Hamilton continued working to wrest power from the “dangerous” Democratic-Republicans he feared would turn the United States into a mob of rabble. Jefferson won his second term in 1804, and his protege and Father of the Constitution James Madison would take the election of 1808. In 1812, the political climate would changed. Europe was embroiled in the Napoleonic Wars, which threatened to drag in the US as well with English as well as French naval ships plundering American vessels and “impressing” sailors into service.
War Hawks called for a campaign against Britain and even an invasion of Canada in the spirit of expansionism (which many thought would be easily done with local support; Jefferson said it was a “mere matter of marching”). President Madison set an ultimatum that both France and Britain recognize their neutrality or face war. France sent communications (eventually proven misleading) that they would, and Congress very nearly declared war on Britain but for the political finagling of Hamilton. Without his war and the growing political discontent, Madison would lose the 1812 election to DeWitt Clinton of New York, the first Federalist president in twelve years.
Clinton called for a strengthening of America's infrastructure, building roads that would lead to and aid in the later Indian Wars. As a member of the Erie Canal Commission, which others would see through with his assistance. Further, and perhaps most importantly, Clinton set to solve the problems of international quarrels by improving the navy of the United States beyond Jefferson's pocket-boat defense.
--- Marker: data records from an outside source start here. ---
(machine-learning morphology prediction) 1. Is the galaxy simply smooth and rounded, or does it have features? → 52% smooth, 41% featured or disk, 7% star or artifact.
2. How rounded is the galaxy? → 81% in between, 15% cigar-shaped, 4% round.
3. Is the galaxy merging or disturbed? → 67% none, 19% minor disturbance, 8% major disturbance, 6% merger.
Now a force to be reckoned with, Britain and France would recognize American neutrality, and after the defeat of Napoleon, a war-beleaguered Britain would sign the Treaty of Ghent with America, solving the issues that could have started a war only two years before.
The Federalist Party would continue to challenge the Democratic-Republicans, though both would agree on the Monroe Bill (named after Senator Monroe of Virginia) that the US would not abide European interference in the Western Hemisphere. As the Spanish Empire collapsed to the south, Americans welcomed the growing Republicanism and used its fleet to dissuade Europe from further colonization. America itself would assure dominance with the Mexican War in 1846, but be true to Monroe's word in 1861 by aiding Mexico in overcoming the French and Spanish invasion by Maximilian (which also relieved growing tension on the question of slavery, later to be solved by the 1867 Emancipation Proclamation, promising ample government compensation to any owner willing to free his slaves).
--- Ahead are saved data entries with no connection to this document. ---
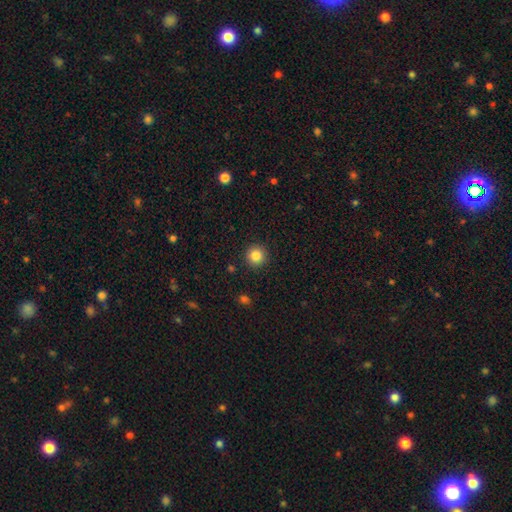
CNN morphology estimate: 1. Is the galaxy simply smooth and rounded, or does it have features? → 84% smooth, 11% star or artifact, 5% featured or disk.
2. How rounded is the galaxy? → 95% round, 4% in between, 1% cigar-shaped.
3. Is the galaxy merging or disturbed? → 92% none, 5% minor disturbance, 2% major disturbance, 1% merger.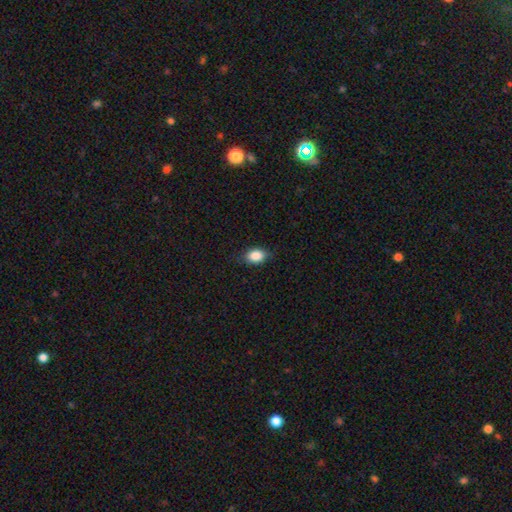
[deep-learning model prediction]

Pushing West and now south, American expansionism turned to annexing turbulent Latin American nations in the latter half of the nineteenth century. While accusations of “empire” were made and perhaps deserved, America grew powerful in the Western Hemisphere and increasingly Hispanic in background, creating a vivid diversity that would supply ample raw materials and labor for an Industrial Age. As the Cold War raged with the Soviet Union in the next century, America would see many of its states and territories fighting for their own independence fueled by Communist insurgents, igniting a Civil War over the question of states' rights.
In reality, Hamilton would die of his wounds, which were tremendous as Burr's shot has ricocheted within the man's torso. Without a strong leader, the Federalist Party would fall behind the Democratic-Republicans, eventually leading to the Era of Good Feelings, an age downplaying partisanship under President Monroe where the Federalists would all but cease to exist.